Updated the internal Elo model to better align with regular Elo for human players.
There is a new XLA backend that uses OpenXLA compiler to produce code to execute the neural network. See https://github.com/LeelaChessZero/lc0/wiki/XLA-backend for details. Related are new leela2onnx options to output the HLO format that XLA understands.
There is a vastly simplified lc0 interface available by renaming the executable to lc0simple.
The backends can now suggest a minibatch size to the search, this is enabled by --minibatch-size=0 (the new default).
If the cudnn backend detected an unsupported network architecture it will switch to the cuda backend.
Two new selfplay options enable value and policy tournaments. A policy tournament is using a single node policy to select the move to play, while a value tournament searches all possible moves at depth 1 to select the one with the best q.
While it is easy to get a single node policy evaluation (go nodes 1 using uci), there was no simple way to get the effect of a value only evaluation, so the --value-only option was added.
Button uci options were implemented and a button to clear the tree was added (as hidden option).

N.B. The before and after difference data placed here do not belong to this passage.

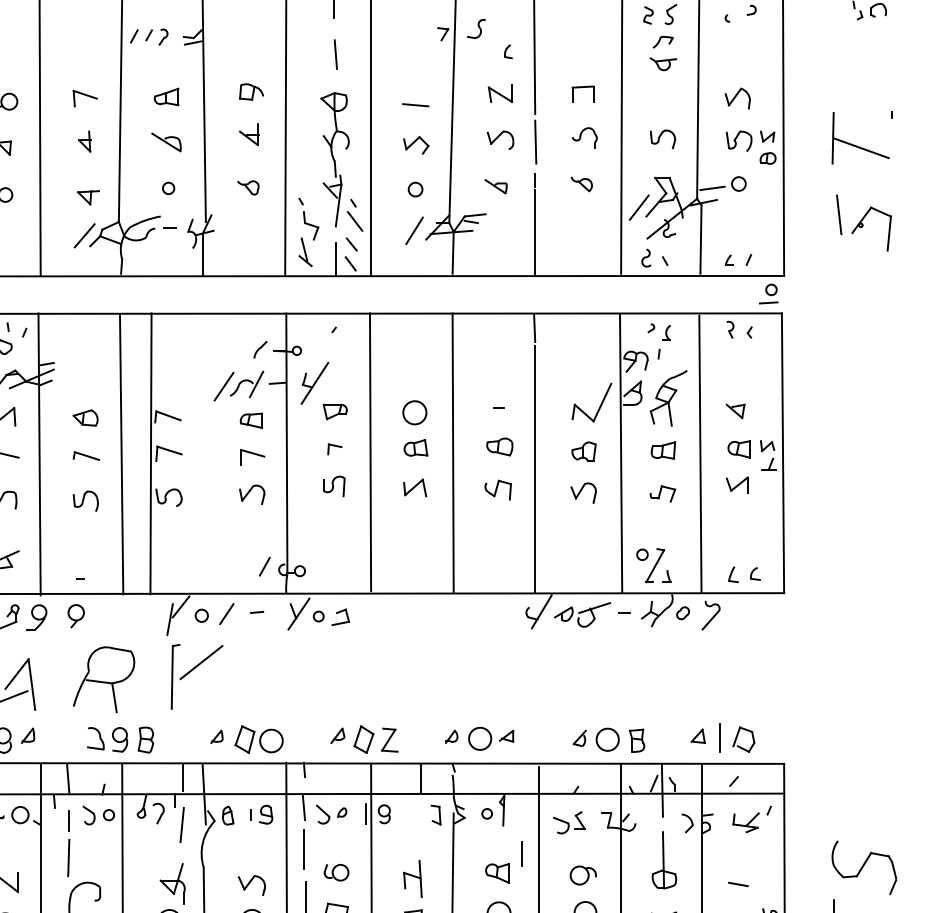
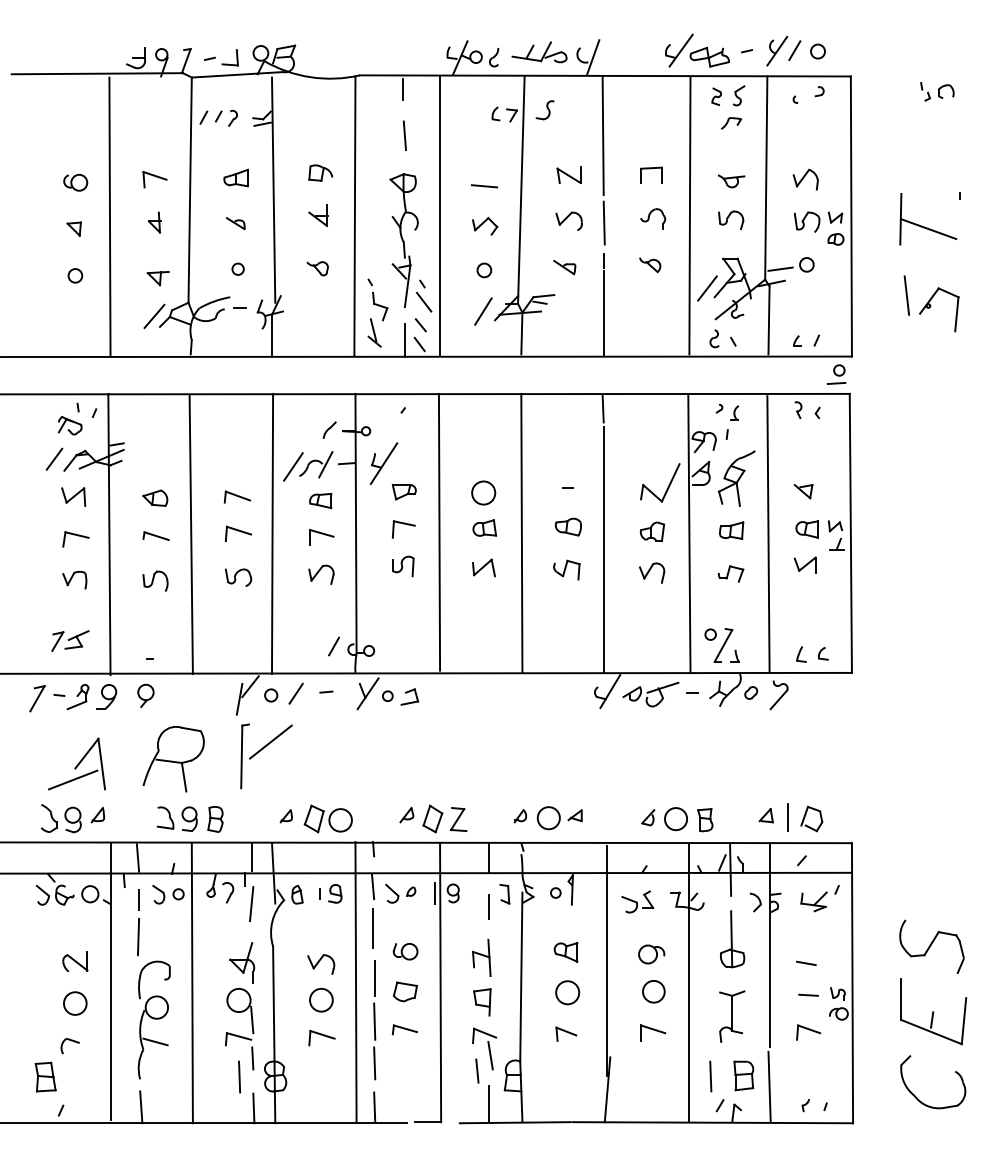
part: (507, 51) -> (495, 113), moved
part: (663, 64) -> (731, 181), moved
part: (166, 142) -> (235, 223), size x0.62
part: (334, 449) -> (403, 529), size x1.67
line: (150, 453) -> (272, 533), moved
line: (520, 853) -> (488, 906), moved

Support for the uci go mate option was added.
The rescorer can now be built from the lc0 code base instead of a separate branch.
A dicrete onnx layernorm implementation was added to get around a onnxruntime bug with directml - this has some overhead so it is only enabled for onnx-dml and can be switched off with the alt_layernorm=false backend option.
The --onnx2pytoch option was added to leela2onnx to generate pytorch compatible models.
There is a cuda min_batch backend option to reduce non-determinism with small batches.
New options were added to onnx2leela to fix tf exported onnx models.
The onnx backend can now be built for amd's rocm.
Fixed a bug where the Contempt effect on eval was too low for nets with natively higher draw rates.
Made the WDL Rescale sharpness limit configurable via the --wdl-max-s hidden option.
The search task workers can be set automatically, to either 0 for cpu backends or up to 4 depending on the number of cpu cores. This is enabled by --task-workers=-1 (the new default).
Several assorted fixes and code cleanups.